The steel shot column does not have the compression abilities of a lead column. If you go too tight if can cause the wad ti distort and rip apart upon exiting tbe muzzle causing your shot column to open up immediately and get worse. I used to shoot an improved modified choke in my browning. The key to keeping a tight waterfowl pattern with steel is keeping the wad and shot column as one for as long as possible. The real key to shooting waterfowl is actually leading the head and not the body. They are optical illusions per se because their heads bareky show up in your vision and your body will naturally go to the largest object form which is the body. You have to be extra vigilant to get on the head and lock into one bird. I always liked the pull through method on swingin birds.
Leading the head, I agree with. It's tough to do, but it yields the best results. And like you, I also prefer the pull-through method on birds.
I don't agree with the shot column stuff, though. I don't agree that the key is keeping the shot with the wad as long as possible. In fact, I don't want a long string of shot at all. I want a ball of shot, which is accomplished by stripping the wad from the shot as soon as possible. This is how the Kick's and Patternmaster choke tubes function. Patternmasters utilize studs inside the choke to grab the wad, whereas the Kick's chokes utilize reverse-porting to grab the wad. If you have a long shot string, you're not going to hit the bird with very many pellets... you only hit them with part of the string. However, when you send a massive ball of shot at them, you hit them with many more pellets at the same time, thereby resulting in a more lethal impact, and far fewer cripples.
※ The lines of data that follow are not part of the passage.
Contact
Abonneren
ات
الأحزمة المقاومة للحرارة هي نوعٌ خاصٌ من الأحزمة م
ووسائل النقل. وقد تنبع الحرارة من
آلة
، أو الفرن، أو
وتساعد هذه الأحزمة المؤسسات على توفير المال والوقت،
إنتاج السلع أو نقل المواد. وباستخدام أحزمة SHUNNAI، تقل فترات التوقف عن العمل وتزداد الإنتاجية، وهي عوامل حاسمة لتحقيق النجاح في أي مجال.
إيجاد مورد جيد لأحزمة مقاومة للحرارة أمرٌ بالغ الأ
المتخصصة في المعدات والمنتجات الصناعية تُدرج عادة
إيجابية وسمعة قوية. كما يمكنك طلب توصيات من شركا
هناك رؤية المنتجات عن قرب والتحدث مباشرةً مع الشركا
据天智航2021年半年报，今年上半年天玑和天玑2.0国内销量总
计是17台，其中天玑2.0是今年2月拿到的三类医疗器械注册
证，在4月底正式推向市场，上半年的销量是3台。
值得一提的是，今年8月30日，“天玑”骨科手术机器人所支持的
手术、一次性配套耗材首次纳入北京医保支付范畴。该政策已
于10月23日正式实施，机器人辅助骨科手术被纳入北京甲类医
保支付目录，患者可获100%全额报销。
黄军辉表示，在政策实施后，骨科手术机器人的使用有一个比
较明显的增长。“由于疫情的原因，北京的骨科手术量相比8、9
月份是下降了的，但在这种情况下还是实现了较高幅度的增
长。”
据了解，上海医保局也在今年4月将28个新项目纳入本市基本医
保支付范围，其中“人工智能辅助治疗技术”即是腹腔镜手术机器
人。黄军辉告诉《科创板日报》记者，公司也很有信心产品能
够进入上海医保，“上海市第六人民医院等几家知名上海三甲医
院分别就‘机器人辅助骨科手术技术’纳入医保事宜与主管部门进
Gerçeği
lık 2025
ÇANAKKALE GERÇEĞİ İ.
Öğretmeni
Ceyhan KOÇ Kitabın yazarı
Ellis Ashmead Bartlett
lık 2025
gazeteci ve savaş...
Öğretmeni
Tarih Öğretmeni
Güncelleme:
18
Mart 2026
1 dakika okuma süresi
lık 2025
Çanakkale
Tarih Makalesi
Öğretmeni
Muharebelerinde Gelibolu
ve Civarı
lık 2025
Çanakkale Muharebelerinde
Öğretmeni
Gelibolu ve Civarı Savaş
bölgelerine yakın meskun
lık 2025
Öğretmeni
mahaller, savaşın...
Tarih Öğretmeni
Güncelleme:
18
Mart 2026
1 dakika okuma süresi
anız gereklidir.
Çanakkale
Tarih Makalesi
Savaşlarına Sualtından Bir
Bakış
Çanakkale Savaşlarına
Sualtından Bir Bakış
Here's is what I meant by the "choke too tight - no such thing" comment... It was more of a joke really, but I still stand by it... Yes, you can overchoke a gun so much that the pattern blows apart. It's especially easy to do using steel shot. My comment was pointed at the patterns themselves, not so much the choke. IMO, there's no such thing as a pattern that's too tight for waterfowling. Waterfowl are tough birds with thick feathers... The more pellets on put in them the better. Non-toxic loads are expensive enough as it is. The last thing I want to do is burn them up on cripples that are trying to swim away. More pellets on impact = lesser chance of a cripple. I want pellets in the head, pellets in the bill, and broken wings. Yes, with a tighter pattern your chances of missing the bird go up. But it teaches you to be a better wingshooter, IMO. And for me, I'd much rather miss clean than be sailing crippled birds all day long. When you get dialed in with a super tight pattern, you rarely miss and the birds you shoot are dead... I mean fuggin stonecold, crumpled, doing a backflip over the decoys type of dead.